A retrospective follow up study was conducted between September 2010 and December 2016. Three hundred ninety two MDR-TB patients were included in the study. Parametric frailty models were fitted and Cox Snell residual was used for goodness of fit, which the Akaike's information criteria was used for model selection. Adjusted hazard ratio (AHR) with a 95% confidence interval (CI) was reported to show the strength of association.
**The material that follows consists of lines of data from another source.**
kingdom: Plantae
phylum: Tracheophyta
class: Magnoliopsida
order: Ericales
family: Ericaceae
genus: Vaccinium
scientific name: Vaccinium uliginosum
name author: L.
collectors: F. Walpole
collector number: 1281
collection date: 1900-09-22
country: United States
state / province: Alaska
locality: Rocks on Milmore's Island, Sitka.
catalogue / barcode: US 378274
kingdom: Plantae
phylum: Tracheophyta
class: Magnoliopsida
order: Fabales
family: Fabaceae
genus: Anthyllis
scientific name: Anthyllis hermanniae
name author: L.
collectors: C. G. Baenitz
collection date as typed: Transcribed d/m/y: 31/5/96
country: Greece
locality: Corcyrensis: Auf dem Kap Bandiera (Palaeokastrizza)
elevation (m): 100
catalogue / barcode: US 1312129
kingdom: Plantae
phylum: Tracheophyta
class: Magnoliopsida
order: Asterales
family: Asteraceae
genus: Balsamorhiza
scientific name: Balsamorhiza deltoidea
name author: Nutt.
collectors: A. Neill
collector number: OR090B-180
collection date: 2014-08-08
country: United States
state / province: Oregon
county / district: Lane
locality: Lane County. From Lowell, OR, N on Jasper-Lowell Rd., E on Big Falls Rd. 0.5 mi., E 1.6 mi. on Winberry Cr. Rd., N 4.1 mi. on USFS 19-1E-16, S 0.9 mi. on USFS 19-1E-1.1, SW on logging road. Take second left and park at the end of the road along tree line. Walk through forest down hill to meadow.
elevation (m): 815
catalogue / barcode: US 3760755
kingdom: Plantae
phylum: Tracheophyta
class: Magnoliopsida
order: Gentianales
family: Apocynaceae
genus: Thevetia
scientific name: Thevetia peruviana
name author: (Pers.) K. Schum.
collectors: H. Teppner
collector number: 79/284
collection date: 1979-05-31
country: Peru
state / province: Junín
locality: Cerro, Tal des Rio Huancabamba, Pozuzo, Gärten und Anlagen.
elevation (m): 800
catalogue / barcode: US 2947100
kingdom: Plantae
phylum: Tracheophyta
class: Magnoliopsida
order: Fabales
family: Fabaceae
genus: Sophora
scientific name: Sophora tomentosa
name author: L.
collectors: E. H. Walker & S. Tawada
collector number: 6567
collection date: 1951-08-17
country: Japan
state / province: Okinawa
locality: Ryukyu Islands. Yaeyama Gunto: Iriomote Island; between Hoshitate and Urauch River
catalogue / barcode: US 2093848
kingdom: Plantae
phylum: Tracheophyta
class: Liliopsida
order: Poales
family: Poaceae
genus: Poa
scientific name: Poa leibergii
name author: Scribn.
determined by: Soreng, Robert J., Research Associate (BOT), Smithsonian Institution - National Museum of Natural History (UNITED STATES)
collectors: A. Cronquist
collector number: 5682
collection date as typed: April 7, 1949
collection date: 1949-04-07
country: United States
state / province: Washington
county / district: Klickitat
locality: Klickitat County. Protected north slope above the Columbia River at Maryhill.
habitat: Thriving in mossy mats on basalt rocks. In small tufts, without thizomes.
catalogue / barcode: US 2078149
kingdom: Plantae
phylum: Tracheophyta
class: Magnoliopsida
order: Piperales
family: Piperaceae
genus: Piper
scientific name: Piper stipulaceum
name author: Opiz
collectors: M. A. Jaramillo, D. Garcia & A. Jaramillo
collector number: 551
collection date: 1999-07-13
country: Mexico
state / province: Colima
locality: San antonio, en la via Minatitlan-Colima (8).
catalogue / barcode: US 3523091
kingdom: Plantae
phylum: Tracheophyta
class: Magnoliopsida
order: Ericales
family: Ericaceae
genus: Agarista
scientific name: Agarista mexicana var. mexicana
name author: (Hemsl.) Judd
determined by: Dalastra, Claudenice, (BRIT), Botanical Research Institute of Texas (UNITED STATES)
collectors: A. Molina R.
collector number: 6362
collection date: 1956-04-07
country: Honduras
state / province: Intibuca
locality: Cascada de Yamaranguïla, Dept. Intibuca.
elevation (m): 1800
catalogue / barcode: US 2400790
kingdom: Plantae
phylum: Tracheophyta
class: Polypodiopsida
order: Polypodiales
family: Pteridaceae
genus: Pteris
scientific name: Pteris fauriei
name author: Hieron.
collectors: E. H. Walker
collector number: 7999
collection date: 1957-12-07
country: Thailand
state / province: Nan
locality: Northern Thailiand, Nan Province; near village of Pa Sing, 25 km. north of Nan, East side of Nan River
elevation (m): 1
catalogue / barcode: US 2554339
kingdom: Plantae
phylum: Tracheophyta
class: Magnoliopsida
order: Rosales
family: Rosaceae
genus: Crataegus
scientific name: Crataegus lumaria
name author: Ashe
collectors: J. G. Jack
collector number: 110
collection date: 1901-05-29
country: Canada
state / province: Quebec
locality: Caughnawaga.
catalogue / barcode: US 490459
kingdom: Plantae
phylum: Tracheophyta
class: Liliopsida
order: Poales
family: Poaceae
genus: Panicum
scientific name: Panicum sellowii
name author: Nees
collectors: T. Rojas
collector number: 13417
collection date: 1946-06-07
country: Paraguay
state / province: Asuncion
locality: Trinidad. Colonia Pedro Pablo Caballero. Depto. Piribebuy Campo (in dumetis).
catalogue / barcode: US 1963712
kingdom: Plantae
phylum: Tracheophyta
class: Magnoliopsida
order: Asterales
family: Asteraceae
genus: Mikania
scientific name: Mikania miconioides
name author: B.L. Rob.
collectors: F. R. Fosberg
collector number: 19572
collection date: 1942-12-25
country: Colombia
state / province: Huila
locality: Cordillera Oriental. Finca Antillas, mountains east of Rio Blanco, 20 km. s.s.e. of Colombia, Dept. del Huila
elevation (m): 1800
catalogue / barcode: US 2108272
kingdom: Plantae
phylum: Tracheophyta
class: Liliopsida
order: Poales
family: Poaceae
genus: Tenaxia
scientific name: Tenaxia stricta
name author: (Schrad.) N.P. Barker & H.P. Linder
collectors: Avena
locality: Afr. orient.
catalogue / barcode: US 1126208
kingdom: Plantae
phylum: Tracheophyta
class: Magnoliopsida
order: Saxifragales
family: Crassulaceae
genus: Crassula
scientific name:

Out of the 392 participants, sputum culture changed for 340(86.7%) during the follow up period. The median culture conversion time in this study was 65 (60-70 days). Alcohol drinking (AHR = 3.79, 95%CI = 1.65-8.68), sputum smear grading +2 (AHR = 0.39, 95%CI 0.19-0.79), smear grading +3 (AHR = 0.30, CI = 0.14-064), cavitations (AHR = 0.36, 95%CI = 0.19-0.68), and consolidation (AHR = 0.29, CI = 0.13-0.69) were the determinants of time to sputum culture conversion.
In this study, time to sputum culture was rapid as compared to 4 months WHO recommendation. Alcohol drinking, sputum smear grading, cavitations and consolidations were found to be the determinants of time to sputum culture conversion. Therefore, providing a special attention to patients who had baseline radiological finding is recommended, high bacillary load and patients with a history of alcohol intake at baseline should be given priority.
在埃塞俄比亚,耐多药结核病(MDR-TB)是一个需要高度关注的主要公共卫生问题。痰培养转换时间通常被用作最终治疗结果的早期预测值。尽管经常制定 MDR-TB 指南,免费提供药物,并适当扩大治疗中心,但埃塞俄比亚对痰培养转换时间的研究非常有限。本研究旨在确定在阿姆哈拉州立地区公立医院的 MDR-TB 患者的痰培养转换时间和决定因素。
本研究为 2010 年 9 月至 2016 年 12 月进行的回顾性随访研究。共纳入 392 例 MDR-TB 患者。拟合参数脆弱模型,并使用 Cox Snell 残差进行拟合优度检验,Akaike 信息准则用于模型选择。报告调整后的危险比(AHR)及其 95%置信区间(CI)以显示关联强度。
在 392 名参与者中,在随访期间 340 名(86.7%)痰培养发生变化。本研究中培养转换的中位数时间为 65(60-70 天)。饮酒(AHR=3.79,95%CI=1.65-8.68)、痰涂片分级+2(AHR=0.39,95%CI 0.19-0.79)、涂片分级+3(AHR=0.30,CI=0.14-064)、空洞(AHR=0.36,95%CI=0.19-0.68)和实变(AHR=0.29,CI=0.13-0.69)是痰培养转换时间的决定因素。
与世界卫生组织推荐的 4 个月相比,本研究中痰培养时间较快。饮酒、痰涂片分级、空洞和实变被认为是痰培养转换时间的决定因素。因此,建议特别关注基线放射学发现的患者,优先考虑高细菌负荷和基线时有饮酒史的患者。